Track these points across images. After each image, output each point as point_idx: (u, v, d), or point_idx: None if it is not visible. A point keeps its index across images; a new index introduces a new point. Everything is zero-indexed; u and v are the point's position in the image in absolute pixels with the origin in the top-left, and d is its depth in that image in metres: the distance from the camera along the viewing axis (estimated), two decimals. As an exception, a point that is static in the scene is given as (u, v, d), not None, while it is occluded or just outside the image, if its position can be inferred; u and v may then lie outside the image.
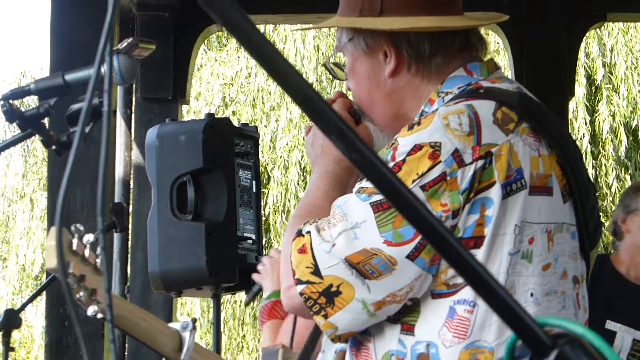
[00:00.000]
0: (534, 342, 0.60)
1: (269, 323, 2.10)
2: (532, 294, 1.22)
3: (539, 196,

* * *

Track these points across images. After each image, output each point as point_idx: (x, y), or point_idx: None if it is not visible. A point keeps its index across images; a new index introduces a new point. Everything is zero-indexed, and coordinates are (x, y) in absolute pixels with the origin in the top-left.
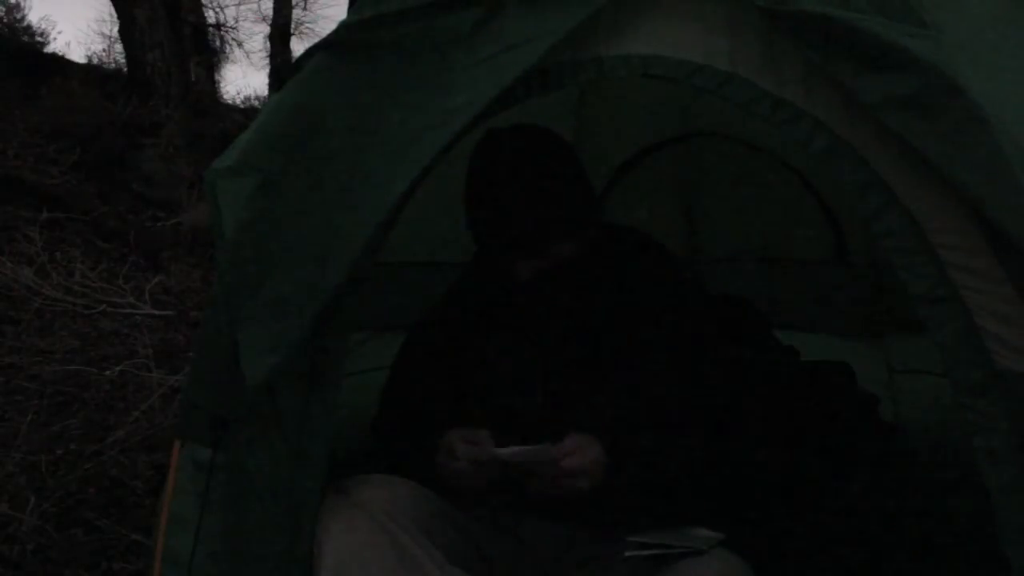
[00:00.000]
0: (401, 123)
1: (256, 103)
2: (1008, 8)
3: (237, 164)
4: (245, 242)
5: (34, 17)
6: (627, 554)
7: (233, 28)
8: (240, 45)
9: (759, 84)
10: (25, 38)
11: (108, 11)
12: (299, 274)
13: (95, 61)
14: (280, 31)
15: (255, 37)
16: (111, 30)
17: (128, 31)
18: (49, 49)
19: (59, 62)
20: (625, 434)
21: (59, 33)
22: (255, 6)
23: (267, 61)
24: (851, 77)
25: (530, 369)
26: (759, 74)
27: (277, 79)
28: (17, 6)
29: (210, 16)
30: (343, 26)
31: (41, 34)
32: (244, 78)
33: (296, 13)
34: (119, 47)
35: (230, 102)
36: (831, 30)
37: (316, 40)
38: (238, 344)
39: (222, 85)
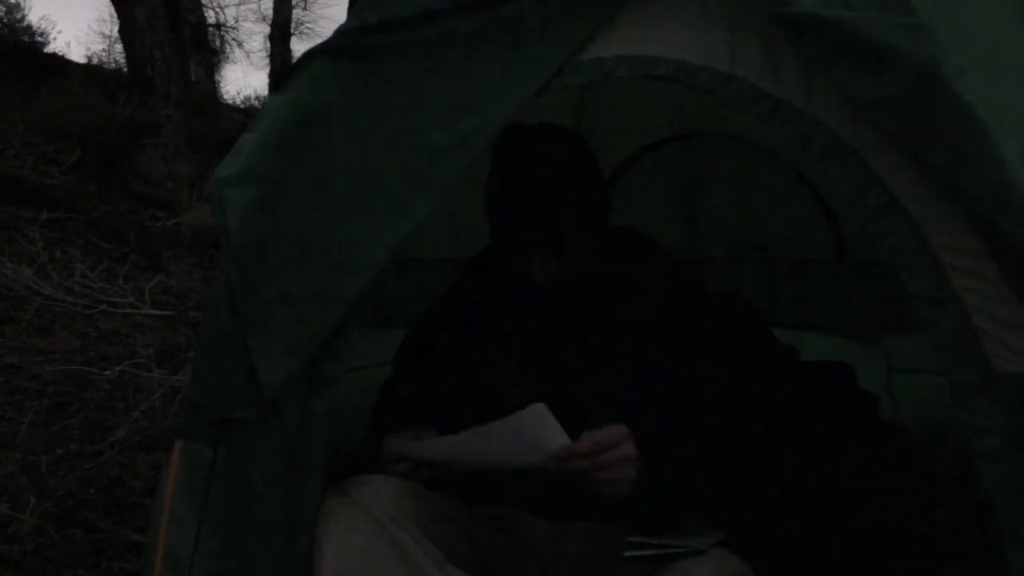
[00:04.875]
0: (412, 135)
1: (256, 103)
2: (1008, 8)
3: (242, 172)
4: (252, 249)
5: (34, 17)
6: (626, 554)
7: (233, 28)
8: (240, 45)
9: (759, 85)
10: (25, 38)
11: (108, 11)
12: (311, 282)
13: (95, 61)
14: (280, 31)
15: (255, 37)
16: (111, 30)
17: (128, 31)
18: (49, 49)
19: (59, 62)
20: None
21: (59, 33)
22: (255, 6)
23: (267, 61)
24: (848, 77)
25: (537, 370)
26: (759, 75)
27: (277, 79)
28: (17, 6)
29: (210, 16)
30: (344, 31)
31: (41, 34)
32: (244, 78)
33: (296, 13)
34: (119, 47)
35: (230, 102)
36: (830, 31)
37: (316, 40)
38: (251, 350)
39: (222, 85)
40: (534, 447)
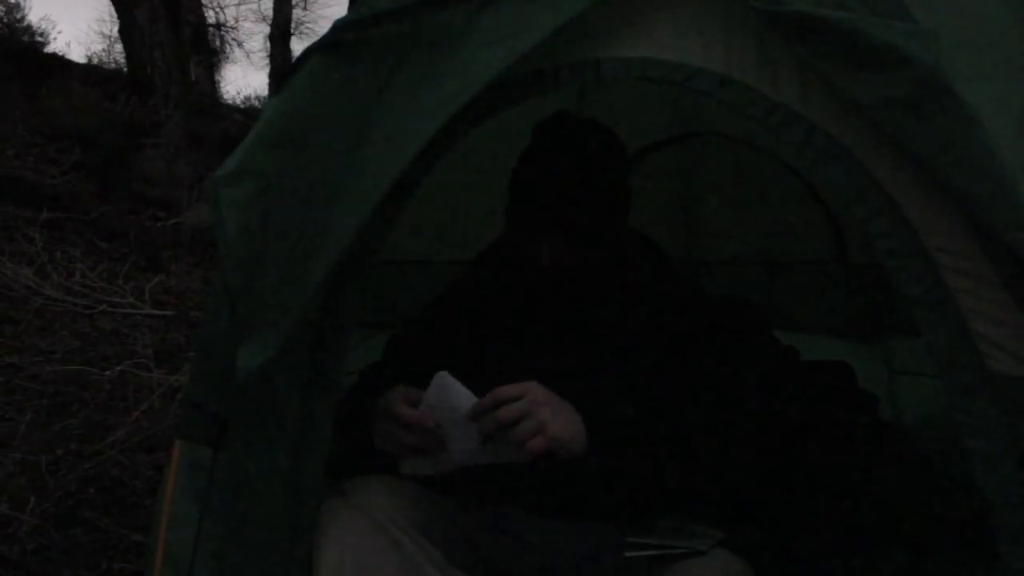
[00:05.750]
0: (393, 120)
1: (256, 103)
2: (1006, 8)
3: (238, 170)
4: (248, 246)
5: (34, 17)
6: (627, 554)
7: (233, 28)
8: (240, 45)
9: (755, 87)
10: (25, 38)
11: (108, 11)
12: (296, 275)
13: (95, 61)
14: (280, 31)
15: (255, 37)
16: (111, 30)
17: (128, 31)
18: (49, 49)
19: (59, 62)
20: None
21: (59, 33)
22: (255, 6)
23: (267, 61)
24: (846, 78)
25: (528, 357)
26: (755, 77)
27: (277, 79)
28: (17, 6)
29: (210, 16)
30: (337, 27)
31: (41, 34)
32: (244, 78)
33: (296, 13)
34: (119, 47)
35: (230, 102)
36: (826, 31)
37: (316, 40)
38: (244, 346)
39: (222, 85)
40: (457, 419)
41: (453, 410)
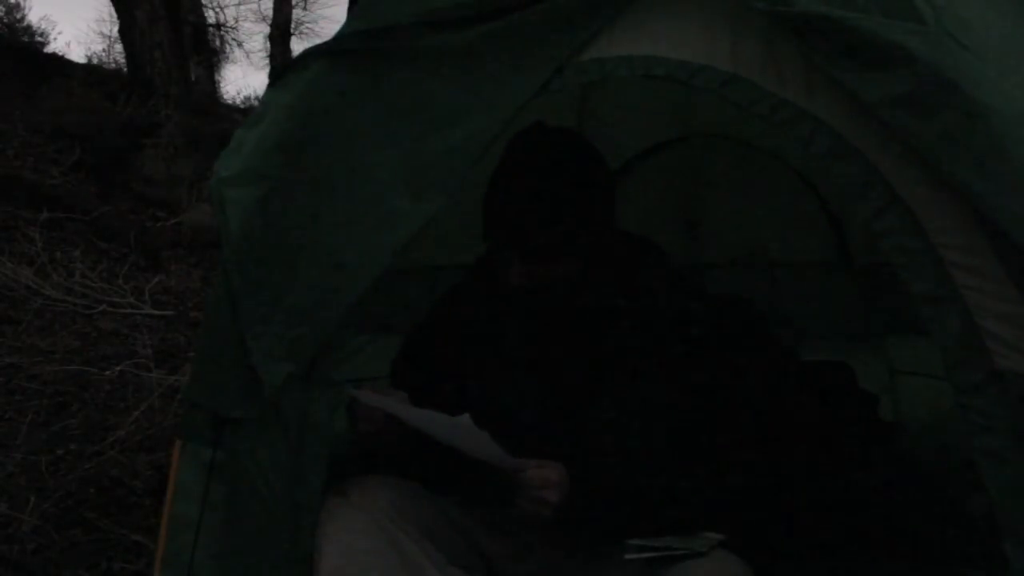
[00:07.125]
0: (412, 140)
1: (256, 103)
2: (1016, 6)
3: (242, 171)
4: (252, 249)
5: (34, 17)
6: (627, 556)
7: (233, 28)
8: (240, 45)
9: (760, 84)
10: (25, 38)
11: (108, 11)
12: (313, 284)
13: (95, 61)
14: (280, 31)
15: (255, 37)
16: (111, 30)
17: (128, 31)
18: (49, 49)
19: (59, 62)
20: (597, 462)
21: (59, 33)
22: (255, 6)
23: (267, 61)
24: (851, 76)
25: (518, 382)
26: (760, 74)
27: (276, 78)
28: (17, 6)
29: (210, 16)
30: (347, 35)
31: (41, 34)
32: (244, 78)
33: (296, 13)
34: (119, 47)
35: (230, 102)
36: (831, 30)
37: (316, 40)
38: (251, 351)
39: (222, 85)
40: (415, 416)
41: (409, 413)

* * *

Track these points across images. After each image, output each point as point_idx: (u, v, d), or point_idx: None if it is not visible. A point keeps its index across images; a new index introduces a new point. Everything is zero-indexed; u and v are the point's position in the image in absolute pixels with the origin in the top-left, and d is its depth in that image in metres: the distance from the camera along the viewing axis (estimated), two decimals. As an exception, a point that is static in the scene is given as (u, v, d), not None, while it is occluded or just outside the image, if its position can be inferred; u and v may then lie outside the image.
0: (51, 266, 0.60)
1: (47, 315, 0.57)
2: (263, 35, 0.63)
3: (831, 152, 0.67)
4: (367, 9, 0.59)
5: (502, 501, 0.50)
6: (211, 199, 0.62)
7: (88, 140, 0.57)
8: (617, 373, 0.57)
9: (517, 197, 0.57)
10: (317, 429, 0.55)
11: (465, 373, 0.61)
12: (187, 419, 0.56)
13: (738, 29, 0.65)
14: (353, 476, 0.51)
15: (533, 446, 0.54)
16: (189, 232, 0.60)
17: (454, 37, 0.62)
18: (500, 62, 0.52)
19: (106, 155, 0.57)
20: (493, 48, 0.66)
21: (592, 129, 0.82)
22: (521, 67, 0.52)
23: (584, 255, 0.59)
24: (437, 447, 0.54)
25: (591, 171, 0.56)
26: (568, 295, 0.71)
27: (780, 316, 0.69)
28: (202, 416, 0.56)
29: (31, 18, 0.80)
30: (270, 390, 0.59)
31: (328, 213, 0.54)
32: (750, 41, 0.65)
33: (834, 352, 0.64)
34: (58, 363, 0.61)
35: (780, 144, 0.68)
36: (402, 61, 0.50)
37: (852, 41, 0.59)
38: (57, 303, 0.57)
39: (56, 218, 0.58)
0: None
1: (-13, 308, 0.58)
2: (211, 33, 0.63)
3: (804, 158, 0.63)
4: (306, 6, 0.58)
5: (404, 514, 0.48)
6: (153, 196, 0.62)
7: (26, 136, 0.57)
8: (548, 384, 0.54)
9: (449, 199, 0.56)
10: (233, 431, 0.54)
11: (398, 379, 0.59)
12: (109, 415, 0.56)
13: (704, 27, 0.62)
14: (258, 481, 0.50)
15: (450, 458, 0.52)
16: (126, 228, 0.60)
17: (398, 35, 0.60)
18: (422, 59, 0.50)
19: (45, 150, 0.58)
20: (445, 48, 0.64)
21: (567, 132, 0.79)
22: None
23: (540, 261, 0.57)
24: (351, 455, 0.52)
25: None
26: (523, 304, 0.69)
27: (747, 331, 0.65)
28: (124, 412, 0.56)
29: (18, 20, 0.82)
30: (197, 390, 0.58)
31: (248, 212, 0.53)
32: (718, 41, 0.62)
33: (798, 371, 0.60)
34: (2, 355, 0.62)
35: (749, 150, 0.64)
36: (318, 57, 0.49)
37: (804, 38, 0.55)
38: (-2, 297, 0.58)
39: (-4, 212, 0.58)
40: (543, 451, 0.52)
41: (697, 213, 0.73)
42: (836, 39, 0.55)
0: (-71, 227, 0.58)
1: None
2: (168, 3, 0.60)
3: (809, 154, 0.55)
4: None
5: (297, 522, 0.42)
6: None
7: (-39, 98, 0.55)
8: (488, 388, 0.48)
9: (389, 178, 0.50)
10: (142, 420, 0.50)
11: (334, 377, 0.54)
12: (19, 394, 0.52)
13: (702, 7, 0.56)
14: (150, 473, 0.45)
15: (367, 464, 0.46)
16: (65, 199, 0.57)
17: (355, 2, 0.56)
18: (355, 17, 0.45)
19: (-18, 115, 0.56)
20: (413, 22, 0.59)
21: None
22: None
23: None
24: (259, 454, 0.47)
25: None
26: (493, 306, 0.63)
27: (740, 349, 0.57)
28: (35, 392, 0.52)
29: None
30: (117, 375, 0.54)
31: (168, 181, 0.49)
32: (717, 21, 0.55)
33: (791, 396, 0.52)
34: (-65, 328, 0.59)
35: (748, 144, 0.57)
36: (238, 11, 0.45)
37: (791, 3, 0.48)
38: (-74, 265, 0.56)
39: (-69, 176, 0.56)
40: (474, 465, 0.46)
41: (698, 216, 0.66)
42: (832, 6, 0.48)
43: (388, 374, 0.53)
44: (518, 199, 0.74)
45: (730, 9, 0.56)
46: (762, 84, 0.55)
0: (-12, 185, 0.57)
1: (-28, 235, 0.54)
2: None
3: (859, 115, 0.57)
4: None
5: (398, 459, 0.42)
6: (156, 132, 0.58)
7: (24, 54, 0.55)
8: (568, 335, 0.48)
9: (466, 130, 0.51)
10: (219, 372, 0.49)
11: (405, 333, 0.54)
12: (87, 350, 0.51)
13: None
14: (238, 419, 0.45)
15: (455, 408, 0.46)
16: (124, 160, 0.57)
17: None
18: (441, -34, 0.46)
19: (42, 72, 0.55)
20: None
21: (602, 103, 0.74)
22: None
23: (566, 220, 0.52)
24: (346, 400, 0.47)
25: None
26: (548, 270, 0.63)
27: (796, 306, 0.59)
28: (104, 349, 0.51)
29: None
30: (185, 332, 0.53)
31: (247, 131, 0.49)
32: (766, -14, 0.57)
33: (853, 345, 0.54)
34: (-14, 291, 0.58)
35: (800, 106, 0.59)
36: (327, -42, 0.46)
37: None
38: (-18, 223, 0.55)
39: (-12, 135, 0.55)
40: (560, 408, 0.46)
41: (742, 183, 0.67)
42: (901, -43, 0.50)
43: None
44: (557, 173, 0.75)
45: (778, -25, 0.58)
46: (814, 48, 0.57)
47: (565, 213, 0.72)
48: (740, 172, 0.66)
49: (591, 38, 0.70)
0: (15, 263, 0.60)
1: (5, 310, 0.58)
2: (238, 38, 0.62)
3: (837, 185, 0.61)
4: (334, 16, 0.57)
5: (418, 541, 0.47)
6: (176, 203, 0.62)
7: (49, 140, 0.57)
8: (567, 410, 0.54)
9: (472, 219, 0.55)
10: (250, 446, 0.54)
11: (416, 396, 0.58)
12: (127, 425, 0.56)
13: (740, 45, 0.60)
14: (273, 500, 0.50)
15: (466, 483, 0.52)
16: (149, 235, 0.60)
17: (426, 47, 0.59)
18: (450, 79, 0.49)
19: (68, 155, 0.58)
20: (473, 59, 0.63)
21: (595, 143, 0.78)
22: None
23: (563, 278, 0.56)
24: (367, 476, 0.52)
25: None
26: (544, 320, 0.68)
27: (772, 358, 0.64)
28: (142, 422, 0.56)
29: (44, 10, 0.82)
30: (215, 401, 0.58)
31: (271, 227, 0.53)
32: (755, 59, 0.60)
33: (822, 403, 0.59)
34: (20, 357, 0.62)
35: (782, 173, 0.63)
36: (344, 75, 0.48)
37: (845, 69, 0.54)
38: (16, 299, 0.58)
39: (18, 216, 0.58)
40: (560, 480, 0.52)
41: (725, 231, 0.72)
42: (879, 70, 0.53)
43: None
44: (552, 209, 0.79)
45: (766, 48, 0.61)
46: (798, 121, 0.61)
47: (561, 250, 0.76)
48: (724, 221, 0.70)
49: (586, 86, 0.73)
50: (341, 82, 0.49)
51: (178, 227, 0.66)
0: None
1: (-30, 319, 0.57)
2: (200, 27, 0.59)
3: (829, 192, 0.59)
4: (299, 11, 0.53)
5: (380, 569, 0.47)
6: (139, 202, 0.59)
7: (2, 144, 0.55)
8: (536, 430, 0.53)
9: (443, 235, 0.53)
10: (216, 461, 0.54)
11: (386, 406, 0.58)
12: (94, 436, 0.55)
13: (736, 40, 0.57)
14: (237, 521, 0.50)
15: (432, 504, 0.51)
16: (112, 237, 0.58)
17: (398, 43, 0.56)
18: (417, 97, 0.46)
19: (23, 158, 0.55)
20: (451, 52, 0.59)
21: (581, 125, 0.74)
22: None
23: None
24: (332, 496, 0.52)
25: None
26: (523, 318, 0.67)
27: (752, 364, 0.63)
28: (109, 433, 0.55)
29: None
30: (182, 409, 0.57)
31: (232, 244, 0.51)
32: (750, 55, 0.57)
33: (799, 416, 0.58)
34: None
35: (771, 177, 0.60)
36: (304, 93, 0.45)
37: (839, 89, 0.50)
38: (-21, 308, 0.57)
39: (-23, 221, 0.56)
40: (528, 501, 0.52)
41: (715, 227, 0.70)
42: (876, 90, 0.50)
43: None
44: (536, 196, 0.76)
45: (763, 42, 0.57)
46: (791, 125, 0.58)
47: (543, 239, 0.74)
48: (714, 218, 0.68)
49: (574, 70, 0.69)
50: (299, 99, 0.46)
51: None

* * *

EXERCISE PROMPT:
The entries above hold a line with "19: (106, 155, 0.57)" and a later line with "39: (56, 218, 0.58)". Write out exactly those lines and all lines between, nothing more.

OUTPUT OF THE EXERCISE:
19: (106, 155, 0.57)
20: (493, 48, 0.66)
21: (592, 129, 0.82)
22: (521, 67, 0.52)
23: (584, 255, 0.59)
24: (437, 447, 0.54)
25: (591, 171, 0.56)
26: (568, 295, 0.71)
27: (780, 316, 0.69)
28: (202, 416, 0.56)
29: (31, 18, 0.80)
30: (270, 390, 0.59)
31: (328, 213, 0.54)
32: (750, 41, 0.65)
33: (834, 352, 0.64)
34: (58, 363, 0.61)
35: (780, 144, 0.68)
36: (402, 61, 0.50)
37: (852, 41, 0.59)
38: (57, 303, 0.57)
39: (56, 218, 0.58)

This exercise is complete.